Sweet Potato and Peanut Soup


Because of their excellent storage properties, sweet potatoes often appear at farmers markets throughout the winter. This warming first dish utilizes some of the sweet potatoes in your “root cellar” (i.e., refrigerator storage bin).

2 large sweet potatoes (or 3 to 4 medium)
1 tablespoon unsalted butter or olive oil
1/4 teaspoon ground cumin
1/4 teaspoon crushed red pepper flakes
1 medium onion, peeled and sliced
2 cloves garlic, peeled & sliced
2 tablespoons chopped fresh ginger root
4 cups vegetable or chicken stock
1/4 cup creamy peanut butter
Juice of 1 lime
Salt to taste
Chopped fresh cilantro for garnish

Scrub the sweet potatoes and pierce several times with a fork. Microwave on high for 4 to 5 minutes, until sweet potatoes are easily pierced with a knife. Set aside until cool enough to handle.

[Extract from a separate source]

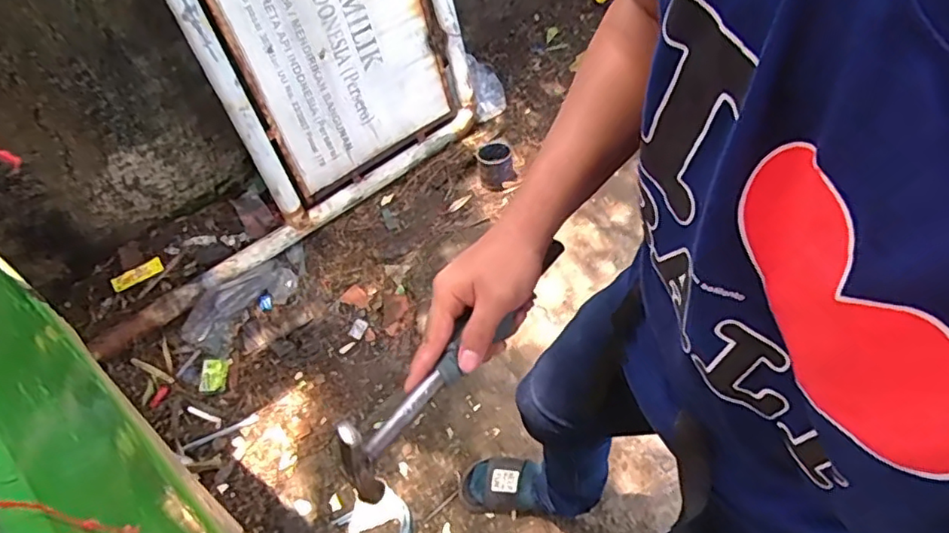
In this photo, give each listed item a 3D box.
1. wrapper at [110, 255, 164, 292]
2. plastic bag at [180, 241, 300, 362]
[{"bbox_3d":[-0.887,0.021,1.541,0.127,0.041,0.010,-32,11,-17],"label":"wrapper"},{"bbox_3d":[-0.574,0.077,1.506,0.360,0.099,0.118,-38,58,-23],"label":"plastic bag"}]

In a 2-quart saucepan over medium heat, melt the butter (or heat the olive oil). Add the cumin and red pepper flakes and stir for a few seconds, then add the onion. Cook, stirring occasionally, until onions are softened, taking care to not let them brown, about 5 minutes. Add the garlic and ginger and continue to cook about 1 minute more, until onions are translucent. Add 3 cups of vegetable or chicken stock. Cut open the sweet potatoes lengthwise, and then use a fork to scrape the flesh away from the skin. Add to the soup pot and cook for a few more minutes.

To puree, use an immersion blender or a stand blender very carefully, in small batches, to prevent overflow and possible burns. Return the pureed soup to the pot over medium heat and whisk in the peanut butter and lime juice. If the soup is too thick, stir in some of the remaining stock. Season to taste with salt.

To serve, ladle into bowls and sprinkle with chopped cilantro.